I didn't' want to indulge in self pity before Abha who was nobody to me and yet I was inextricably bound with her life. It was not my doing. She had opened up an aching heart intuitively and entangled me. The mystery how and why she did this was to be a mystery forever. I left her sitting there and climbed down the stairs holding back my own tears.

Abha's song and the accompanying pain, sadness and an unarticulated loss of a mysterious something haunted me constantly. I looked for her in the institute but she didn't come to attend classes for a whole week. I had a strong urge like putting my arm round her shoulders and consoling her. I wouldn't want her to explain and define the pain. I would just touch her shaking body, pet her, wipe out her tears and somehow be a part of her life history. But how was it to happen and who was I to have that right to be a sympathizer? Perhaps the word sympathizer was a lie. I found no name for this strange impossible human relation. It was a taboo in my society.

A week passed and I couldn't bear this mental state any longer. I decided to send her a post card for it was safer that way if someone from her family fancied like reading her letters, an enveloped letter from a mere teacher could be intriguing. She sent no reply. I took it to mean no objection to my visiting her as my visits were accepted by the family. I rang the bell and her mother came to the door. She stiffened at my sight but invited me in.

The atmosphere, which always had been neutral on my earlier visits, became stiff and I could feel the coldness on every face. In a ground floor room, a short and very dark complexioned balding man with just a fringe of hair like a circle round the head sat on a chair. It was difficult to fix his age.
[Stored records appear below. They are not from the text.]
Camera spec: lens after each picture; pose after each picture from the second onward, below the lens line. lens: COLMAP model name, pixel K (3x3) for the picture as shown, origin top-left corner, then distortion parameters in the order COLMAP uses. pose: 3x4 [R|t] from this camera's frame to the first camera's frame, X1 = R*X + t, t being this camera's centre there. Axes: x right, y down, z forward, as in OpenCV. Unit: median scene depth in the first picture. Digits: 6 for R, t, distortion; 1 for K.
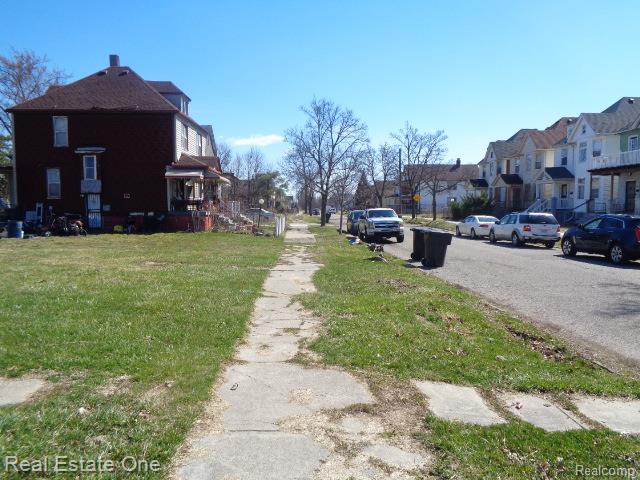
lens RADIAL K [[475.6, 0, 319.0], [0, 475.6, 238.1], [0, 0, 1]] dist [-0.009831, 0.011045]
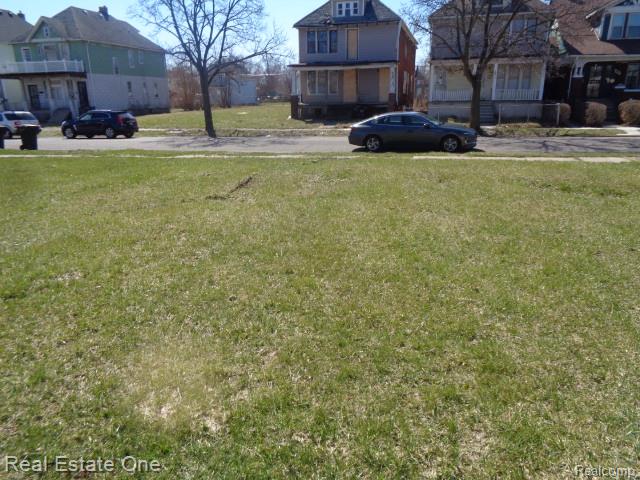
lens RADIAL K [[475.6, 0, 315.7], [0, 475.6, 240.6], [0, 0, 1]] dist [-0.009831, 0.011045]
pose [[0.297752, -0.281503, 0.912195, -0.502633], [0.081588, 0.959543, 0.269483, 0.002908], [-0.951151, -0.005815, 0.308673, -0.174816]]
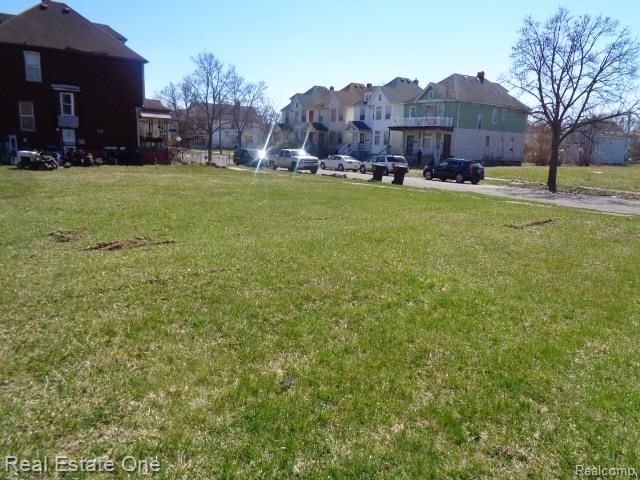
lens RADIAL K [[475.6, 0, 319.4], [0, 475.6, 240.2], [0, 0, 1]] dist [-0.009831, 0.011045]
pose [[0.842420, -0.072753, 0.533887, -0.588750], [-0.003418, 0.990101, 0.140316, 0.007392], [-0.538810, -0.120030, 0.833832, -0.266492]]
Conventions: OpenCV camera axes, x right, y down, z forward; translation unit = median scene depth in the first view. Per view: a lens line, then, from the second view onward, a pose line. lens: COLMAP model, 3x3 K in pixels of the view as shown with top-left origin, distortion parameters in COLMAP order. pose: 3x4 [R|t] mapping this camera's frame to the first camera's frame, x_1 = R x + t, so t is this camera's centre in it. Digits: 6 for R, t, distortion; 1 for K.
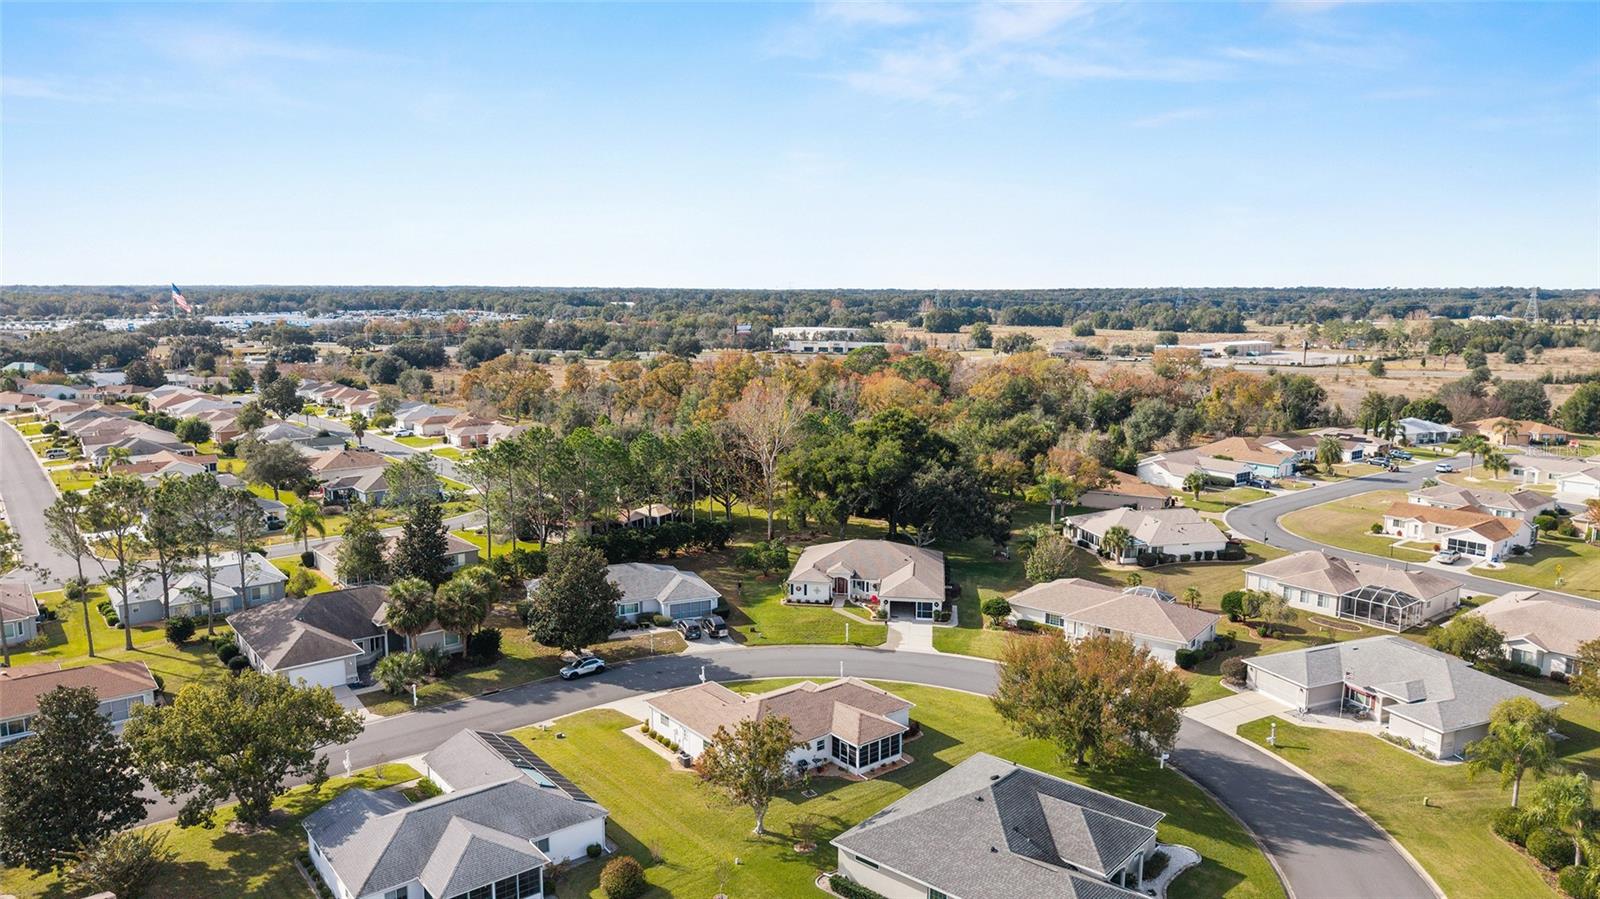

He had unattractive features and one wouldn't bother to look at him twice. He looked so out of place in the family of all fair colored good-looking persons.

He was certainly no match for Abha's good looks and fair color. Today I was not shown the way upstairs to Abha's room. Rather I was offered a chair a little away from the man. I sat and looked around foolishly. No one came to offer even a glass of water. It was extremely embarrassing. After what looked like ages, Abha came into the room. The man looked at her with questioning eyes.

Ignoring him she looked at me and gradually turned her looks towards the man for a moment. She again looked at me as if asking whether any explanation was necessary. I rose, bade namaskar to the man and without looking again at Abha or her husband, I walked out and away to God knows where.